Stories that I share with you will be different from the actual reality of the fact. I’m not making up what I’m writing, but because I have a steel heart in a glass case, I can’t tell the people of these events the truth. Say what you will, but life will not end; but go on.
So, I shall start at the beginning where it all went wrong.
I was a beautiful baby girl born in the springtime. In the darkness of night, my cry was heard for miles. From what I’m told, I was never good at being a child. I was always fighting with my parents and my sister, and anyone that would listen. I have no memory of a lot of theses occurrences, but I know they happened. My dad has a lot to do with the anger that has haunted me for 20 years. He was always there, helping us, making sure we got what we wanted, feeding us, taking us where we wanted to go. At the same time, he was completely vacant. Never around, always busy with other things, too busy to talk to his children, too busy to come to school events, too busy to care. I’ve never forgiven him for it, and as much as I would like to never say this, I don’t believe I ever will. I blame him for the lack of respect I have for a lot of things. Its your fault dad; everything. My sister is walking on the same path as him. Telling her to take her own path is a useless concept. She’s got everything but nothing at all. She can’t take risks or make any dumb moves. She’s got epilepsy and no thyroid, so she’s got that. We’ve hated each other for absolutely no reason, since I was in my mother’s womb. In my perspective she’s completely jealous of my ability to have the fun she has never been able to have. Watching the strobe lights in a club pass you by as you drink just one more drink, or driving in the sunlight passing through the trees in and out of the shadows. That’s okay. We will be okay one day.

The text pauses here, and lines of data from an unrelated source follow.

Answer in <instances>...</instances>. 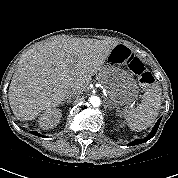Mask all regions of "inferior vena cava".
I'll return each mask as SVG.
<instances>
[{
	"instance_id": "inferior-vena-cava-1",
	"label": "inferior vena cava",
	"mask_w": 178,
	"mask_h": 178,
	"mask_svg": "<svg viewBox=\"0 0 178 178\" xmlns=\"http://www.w3.org/2000/svg\"><path fill=\"white\" fill-rule=\"evenodd\" d=\"M81 94V91L80 90H77V89H73L69 95V97H72V96H76V95H79Z\"/></svg>"
}]
</instances>
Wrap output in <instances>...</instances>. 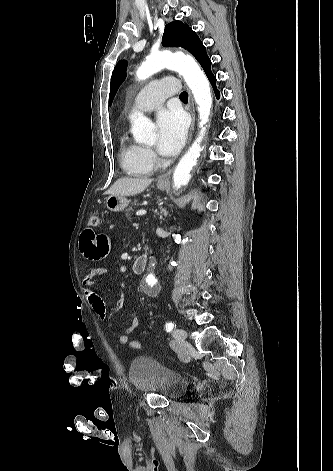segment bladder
<instances>
[{
  "label": "bladder",
  "mask_w": 333,
  "mask_h": 471,
  "mask_svg": "<svg viewBox=\"0 0 333 471\" xmlns=\"http://www.w3.org/2000/svg\"><path fill=\"white\" fill-rule=\"evenodd\" d=\"M131 385L139 392L177 399L188 389V380L178 372L149 356L134 358L129 366Z\"/></svg>",
  "instance_id": "31cf9c89"
}]
</instances>
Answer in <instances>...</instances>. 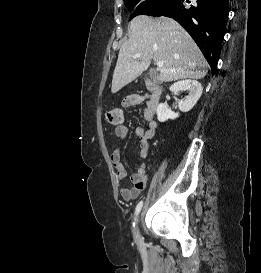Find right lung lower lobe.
I'll use <instances>...</instances> for the list:
<instances>
[{
	"instance_id": "98d812e1",
	"label": "right lung lower lobe",
	"mask_w": 261,
	"mask_h": 273,
	"mask_svg": "<svg viewBox=\"0 0 261 273\" xmlns=\"http://www.w3.org/2000/svg\"><path fill=\"white\" fill-rule=\"evenodd\" d=\"M228 13V0H171L150 15L176 20L194 39L215 74Z\"/></svg>"
}]
</instances>
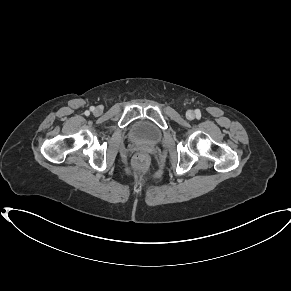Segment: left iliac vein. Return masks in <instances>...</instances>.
Segmentation results:
<instances>
[{"instance_id":"obj_1","label":"left iliac vein","mask_w":291,"mask_h":291,"mask_svg":"<svg viewBox=\"0 0 291 291\" xmlns=\"http://www.w3.org/2000/svg\"><path fill=\"white\" fill-rule=\"evenodd\" d=\"M186 116L188 119L192 120L195 118V113L192 110L187 111Z\"/></svg>"}]
</instances>
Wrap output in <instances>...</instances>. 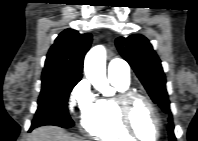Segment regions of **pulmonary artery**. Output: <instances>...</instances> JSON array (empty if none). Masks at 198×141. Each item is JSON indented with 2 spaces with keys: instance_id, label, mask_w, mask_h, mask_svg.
Wrapping results in <instances>:
<instances>
[{
  "instance_id": "obj_1",
  "label": "pulmonary artery",
  "mask_w": 198,
  "mask_h": 141,
  "mask_svg": "<svg viewBox=\"0 0 198 141\" xmlns=\"http://www.w3.org/2000/svg\"><path fill=\"white\" fill-rule=\"evenodd\" d=\"M108 77L110 81L117 80L129 83L130 75L127 65L119 59H113L108 65Z\"/></svg>"
}]
</instances>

My mom. That’s enough to say about her. All of her love, patience, respect and happiness is all wrapped up in those two words. My mom, is the closest thing I’ve had to pure light. She lights up a room. Knows when to say the right thing and makes everything okay. Everything I am, is her doing. Two becomes one is a very important phrase around us. We are one person. We’ve been so close, shared our ups and downs, our laughter and our presence. We even share our depression with each other. If that’s all the love I get, then so be it, it’s enough. There’s not a lot to write about her, as my love for my mother is to big to put into words.
You’ve met my mom and dad, my sister, and myself. I think that’s enough pity for today’s storm. As I watch the rain pour and trees shake, I leave you on one note:
Life will always find a way to get better.